If you want to figure out where a lot of Rome's modern-day negative attributes stem from, check out Piazza Venezia that's definitely the pulse of the chaotic frenzy. The old saying that all roads lead to Rome - well they all appear to intersect here and from what I saw, Rome's traffic is at it's heaviest and worst in this notorious plaza. If pedestrians have cause to get sweats/cold feet for trying to cross traffic, this place is it...all but unavoidable!
To further compound the problem, the area is a central magnet for dropping off/pick-up points of motorcoach tour buses; especially along Via Dei Fori Imperali. And with the crowds come hordes of street vendors selling trinkets, discussed further in my "What Spoils" entry, and what I took to calling "Sidewalk Chef Wagons" - the movable, overpriced eateries appearing to serve everything with a wannabe cook who had more attitude than motivation and know-how.
This all helps set the stage for two structures current Romans seem to loathe the most, as well as the circus-crowd the area attracts - and they've no problem telling you about it. The Victor Emmanuel monument and Palazzo Venezia are two places they'd like to pretend don't exist, but their being hard to miss is the biggest part of the problem.
Emmanuel was the first official King of a unified Italy as we know it today. Seems he didn't want anyone to forget, but he couldn't take a chapter from former emperors and simply build an arch or tower. Taking 40 years to complete, the Il Vittoriano literally dwarfs EVERYTHING in the area with the brashness of the white marble structure blending with nothing in color or architectural style. Guidebooks say Romans refer to this as the "typewriter" or "birthday cake" building; listening to nearby shopkeepers, you can only imagine what they say that's unfit to print! The structure is ego-gone overboard at it's best, but I found it to grow on me from the many different levels with varied artistic, architectural styles incorporated. Unfortunately, you can't get an indepth look as the monument is sealed off with armed guards for security reasons. Any wonder why? This Romans see; the other they remember!

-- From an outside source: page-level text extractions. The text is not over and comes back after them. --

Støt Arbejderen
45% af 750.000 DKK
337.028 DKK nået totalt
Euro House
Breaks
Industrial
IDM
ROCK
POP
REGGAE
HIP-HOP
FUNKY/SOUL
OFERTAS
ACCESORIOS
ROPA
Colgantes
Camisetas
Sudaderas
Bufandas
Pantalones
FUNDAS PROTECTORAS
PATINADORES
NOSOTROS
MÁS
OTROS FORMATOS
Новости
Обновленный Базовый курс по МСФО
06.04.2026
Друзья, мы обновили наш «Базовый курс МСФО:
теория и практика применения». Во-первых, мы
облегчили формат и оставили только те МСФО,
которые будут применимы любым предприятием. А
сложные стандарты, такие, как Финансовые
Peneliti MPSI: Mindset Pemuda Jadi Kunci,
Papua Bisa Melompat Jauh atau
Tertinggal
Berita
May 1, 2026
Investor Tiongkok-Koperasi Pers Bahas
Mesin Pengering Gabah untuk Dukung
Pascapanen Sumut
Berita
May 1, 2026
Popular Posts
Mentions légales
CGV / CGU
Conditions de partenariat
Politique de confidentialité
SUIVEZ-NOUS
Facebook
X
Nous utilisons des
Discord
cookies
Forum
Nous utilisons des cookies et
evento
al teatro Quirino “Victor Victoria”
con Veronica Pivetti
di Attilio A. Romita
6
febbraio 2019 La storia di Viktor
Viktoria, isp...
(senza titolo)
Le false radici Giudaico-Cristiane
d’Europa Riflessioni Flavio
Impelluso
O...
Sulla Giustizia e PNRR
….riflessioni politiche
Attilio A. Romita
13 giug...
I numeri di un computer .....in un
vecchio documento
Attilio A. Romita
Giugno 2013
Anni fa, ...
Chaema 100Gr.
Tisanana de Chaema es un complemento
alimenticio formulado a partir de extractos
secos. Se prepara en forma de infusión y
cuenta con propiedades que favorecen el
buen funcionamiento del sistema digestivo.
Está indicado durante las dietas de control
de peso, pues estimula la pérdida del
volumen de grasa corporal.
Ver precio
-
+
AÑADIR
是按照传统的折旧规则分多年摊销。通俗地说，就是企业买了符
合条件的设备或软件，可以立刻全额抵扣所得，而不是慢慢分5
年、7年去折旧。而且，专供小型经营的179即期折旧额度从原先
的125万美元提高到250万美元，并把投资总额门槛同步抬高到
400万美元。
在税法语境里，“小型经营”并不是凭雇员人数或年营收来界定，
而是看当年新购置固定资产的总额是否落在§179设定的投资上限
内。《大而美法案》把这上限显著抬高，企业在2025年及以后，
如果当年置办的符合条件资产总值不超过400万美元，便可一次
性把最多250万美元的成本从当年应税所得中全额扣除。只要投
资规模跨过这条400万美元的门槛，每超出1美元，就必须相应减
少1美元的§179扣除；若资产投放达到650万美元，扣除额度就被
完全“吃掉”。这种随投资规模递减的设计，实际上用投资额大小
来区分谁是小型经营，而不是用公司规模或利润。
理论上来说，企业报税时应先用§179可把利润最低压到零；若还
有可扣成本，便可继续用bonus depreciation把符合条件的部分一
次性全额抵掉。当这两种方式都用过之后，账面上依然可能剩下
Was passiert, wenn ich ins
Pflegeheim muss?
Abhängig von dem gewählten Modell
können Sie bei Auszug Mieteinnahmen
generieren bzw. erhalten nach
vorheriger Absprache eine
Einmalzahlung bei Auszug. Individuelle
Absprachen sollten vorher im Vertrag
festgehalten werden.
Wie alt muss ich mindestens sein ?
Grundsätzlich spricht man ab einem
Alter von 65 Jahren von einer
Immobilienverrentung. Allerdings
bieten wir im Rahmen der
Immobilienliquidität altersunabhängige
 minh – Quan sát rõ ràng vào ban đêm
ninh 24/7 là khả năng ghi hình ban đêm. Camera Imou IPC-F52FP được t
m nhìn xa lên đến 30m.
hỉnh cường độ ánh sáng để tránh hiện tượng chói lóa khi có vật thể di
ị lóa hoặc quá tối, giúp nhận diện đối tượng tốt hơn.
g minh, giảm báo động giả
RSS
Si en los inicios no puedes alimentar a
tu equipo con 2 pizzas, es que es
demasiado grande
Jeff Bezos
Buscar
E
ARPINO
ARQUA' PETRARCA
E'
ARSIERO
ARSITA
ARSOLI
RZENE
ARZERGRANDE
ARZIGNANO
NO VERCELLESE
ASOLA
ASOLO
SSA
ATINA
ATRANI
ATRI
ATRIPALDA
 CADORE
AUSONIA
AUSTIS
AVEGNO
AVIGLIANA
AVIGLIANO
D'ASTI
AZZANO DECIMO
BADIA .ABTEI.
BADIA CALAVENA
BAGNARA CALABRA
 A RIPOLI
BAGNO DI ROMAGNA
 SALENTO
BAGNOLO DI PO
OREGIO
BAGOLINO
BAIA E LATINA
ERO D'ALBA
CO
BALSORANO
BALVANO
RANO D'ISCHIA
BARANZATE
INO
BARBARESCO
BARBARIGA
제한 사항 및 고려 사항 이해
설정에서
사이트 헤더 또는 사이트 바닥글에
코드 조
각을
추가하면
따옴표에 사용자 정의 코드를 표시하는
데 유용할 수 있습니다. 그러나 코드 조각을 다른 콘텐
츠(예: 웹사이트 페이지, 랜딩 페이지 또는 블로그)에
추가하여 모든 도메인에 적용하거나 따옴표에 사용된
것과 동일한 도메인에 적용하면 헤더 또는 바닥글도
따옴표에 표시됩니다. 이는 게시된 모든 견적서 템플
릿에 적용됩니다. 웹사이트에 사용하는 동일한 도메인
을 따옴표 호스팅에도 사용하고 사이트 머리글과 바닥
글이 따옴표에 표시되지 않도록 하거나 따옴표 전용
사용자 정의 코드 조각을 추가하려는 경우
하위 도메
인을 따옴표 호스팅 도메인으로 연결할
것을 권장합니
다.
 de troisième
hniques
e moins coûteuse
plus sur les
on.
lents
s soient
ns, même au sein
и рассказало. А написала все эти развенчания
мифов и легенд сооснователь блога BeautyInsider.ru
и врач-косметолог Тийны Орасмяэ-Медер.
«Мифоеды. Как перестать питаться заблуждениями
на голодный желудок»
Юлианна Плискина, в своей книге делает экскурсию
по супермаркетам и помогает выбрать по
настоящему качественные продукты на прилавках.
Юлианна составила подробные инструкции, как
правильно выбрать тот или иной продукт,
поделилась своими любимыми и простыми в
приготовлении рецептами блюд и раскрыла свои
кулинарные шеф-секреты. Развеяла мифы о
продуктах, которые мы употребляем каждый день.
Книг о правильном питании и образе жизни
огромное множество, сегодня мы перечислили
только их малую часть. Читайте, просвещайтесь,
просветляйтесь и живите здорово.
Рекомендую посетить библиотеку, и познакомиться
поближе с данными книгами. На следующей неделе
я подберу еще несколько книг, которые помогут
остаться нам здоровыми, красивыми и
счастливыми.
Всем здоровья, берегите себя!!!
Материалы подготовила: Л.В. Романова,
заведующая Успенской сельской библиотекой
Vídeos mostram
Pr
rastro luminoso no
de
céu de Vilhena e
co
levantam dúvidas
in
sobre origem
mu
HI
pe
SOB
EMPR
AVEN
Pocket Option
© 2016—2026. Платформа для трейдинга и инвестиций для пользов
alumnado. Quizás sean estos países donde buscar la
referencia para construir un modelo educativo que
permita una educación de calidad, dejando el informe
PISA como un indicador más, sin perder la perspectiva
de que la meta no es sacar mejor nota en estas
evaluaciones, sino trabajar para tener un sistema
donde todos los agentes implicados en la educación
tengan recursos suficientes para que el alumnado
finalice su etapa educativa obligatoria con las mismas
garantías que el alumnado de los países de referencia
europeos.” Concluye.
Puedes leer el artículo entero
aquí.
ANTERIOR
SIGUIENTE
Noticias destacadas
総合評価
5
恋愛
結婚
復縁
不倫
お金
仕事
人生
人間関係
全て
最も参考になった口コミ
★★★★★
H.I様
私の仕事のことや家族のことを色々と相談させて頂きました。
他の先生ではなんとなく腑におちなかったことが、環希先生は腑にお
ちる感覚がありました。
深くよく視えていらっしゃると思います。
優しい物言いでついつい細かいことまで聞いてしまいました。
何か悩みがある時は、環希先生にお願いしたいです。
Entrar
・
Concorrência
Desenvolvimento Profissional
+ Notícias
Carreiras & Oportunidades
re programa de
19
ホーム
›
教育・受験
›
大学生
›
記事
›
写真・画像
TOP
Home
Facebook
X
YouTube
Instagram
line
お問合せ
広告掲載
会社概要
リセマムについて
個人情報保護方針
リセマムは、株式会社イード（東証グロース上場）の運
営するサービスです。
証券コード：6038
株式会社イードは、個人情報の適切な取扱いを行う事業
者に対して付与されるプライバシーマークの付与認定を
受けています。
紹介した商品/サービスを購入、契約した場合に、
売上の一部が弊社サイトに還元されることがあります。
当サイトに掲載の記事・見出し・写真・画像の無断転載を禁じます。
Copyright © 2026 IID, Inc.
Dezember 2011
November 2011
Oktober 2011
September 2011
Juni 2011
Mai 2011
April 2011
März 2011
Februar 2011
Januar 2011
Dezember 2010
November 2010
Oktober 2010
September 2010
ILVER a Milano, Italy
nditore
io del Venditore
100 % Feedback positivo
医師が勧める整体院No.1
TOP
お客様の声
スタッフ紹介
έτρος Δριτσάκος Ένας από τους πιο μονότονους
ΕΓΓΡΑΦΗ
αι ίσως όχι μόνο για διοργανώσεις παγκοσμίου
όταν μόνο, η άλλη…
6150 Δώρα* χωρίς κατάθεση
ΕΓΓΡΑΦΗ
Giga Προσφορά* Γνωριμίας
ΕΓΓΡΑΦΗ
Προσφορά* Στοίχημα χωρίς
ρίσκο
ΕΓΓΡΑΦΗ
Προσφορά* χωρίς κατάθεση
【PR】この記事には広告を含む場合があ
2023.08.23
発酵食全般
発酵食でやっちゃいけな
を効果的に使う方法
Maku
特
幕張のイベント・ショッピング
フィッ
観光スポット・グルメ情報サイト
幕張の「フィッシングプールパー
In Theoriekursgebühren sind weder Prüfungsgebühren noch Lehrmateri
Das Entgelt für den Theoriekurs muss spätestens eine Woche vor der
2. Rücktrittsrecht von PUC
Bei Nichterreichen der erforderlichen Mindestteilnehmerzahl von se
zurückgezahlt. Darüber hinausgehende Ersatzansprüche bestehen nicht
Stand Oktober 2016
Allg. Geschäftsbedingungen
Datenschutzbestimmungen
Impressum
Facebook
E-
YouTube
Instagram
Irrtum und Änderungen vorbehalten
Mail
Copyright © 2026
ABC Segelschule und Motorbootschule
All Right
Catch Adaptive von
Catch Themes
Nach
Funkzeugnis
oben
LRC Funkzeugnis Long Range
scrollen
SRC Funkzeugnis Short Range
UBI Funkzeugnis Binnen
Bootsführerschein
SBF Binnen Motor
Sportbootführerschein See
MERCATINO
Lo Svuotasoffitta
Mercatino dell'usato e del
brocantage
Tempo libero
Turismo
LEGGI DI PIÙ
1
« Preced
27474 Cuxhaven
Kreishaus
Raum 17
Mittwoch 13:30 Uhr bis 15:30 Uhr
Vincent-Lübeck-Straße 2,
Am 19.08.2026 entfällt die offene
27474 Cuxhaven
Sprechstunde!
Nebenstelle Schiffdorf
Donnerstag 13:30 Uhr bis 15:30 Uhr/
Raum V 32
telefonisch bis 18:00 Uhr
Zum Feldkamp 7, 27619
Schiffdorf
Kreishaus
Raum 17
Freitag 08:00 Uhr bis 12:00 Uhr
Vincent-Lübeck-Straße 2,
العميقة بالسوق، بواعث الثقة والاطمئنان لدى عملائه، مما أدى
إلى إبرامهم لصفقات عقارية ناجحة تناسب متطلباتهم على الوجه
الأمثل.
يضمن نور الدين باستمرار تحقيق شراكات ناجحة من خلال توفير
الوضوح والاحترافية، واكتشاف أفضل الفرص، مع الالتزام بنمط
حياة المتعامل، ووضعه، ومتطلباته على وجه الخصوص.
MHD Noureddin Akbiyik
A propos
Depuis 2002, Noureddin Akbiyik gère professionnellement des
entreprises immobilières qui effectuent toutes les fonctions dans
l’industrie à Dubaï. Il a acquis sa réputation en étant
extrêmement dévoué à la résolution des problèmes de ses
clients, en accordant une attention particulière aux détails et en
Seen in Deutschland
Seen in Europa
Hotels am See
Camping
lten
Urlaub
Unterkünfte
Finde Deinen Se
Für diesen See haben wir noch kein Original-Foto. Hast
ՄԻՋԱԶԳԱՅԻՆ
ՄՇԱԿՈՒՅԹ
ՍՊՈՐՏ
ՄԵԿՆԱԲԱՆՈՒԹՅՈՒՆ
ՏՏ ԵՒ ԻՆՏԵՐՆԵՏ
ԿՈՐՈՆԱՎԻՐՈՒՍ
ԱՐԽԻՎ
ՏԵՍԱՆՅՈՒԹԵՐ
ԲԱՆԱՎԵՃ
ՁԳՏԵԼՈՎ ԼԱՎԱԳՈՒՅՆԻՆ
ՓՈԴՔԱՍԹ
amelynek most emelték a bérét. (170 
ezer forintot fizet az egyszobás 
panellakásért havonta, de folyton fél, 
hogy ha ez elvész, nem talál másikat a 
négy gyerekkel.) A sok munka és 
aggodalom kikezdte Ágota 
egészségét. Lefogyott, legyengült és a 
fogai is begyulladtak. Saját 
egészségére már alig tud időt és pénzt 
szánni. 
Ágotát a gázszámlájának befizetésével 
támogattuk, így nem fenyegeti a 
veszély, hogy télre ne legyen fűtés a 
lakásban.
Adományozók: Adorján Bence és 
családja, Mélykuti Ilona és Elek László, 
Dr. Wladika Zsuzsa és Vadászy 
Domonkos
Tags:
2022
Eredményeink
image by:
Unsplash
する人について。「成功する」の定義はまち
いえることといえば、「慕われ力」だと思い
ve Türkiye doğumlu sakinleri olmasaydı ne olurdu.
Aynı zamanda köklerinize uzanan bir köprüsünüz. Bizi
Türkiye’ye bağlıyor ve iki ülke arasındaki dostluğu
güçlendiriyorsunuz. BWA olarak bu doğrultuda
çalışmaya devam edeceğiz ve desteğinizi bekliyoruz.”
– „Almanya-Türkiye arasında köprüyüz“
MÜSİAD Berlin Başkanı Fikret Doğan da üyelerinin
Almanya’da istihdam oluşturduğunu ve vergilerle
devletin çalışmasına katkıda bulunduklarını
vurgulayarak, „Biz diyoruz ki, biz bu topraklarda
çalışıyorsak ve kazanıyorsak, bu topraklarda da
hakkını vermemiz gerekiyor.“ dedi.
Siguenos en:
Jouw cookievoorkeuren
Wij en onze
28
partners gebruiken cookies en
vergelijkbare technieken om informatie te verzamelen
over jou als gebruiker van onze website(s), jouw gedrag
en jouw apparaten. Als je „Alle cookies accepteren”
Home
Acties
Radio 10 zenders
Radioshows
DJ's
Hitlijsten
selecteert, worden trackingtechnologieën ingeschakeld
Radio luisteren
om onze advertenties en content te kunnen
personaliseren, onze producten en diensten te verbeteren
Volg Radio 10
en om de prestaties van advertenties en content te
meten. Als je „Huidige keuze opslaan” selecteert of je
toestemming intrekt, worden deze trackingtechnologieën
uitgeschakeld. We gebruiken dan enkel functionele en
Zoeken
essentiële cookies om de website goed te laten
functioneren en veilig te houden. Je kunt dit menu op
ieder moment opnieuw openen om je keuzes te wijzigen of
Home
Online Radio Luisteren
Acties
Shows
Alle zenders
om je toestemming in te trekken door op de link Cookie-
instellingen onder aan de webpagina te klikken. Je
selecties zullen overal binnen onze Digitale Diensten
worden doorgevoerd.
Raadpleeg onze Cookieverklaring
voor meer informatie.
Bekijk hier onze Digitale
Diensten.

Directly across is the 500+-year old Palazzo Venezia which houses a museum and gallery that has a $4 admission fee. Most unforgettable, it also once housed facist dictator Mussolini who, during the early-to-mid 20th century, went on a self-serving campaign to have large sections of historical Rome eradicated to clear way for his new empire in hoping to restore a world power. (His greatest efforts can be seen in the modernistic EUR complex somewhat south of the city.) On the elongated side of the Palazzo is the famous balcony where Mussolini used to address the crowds.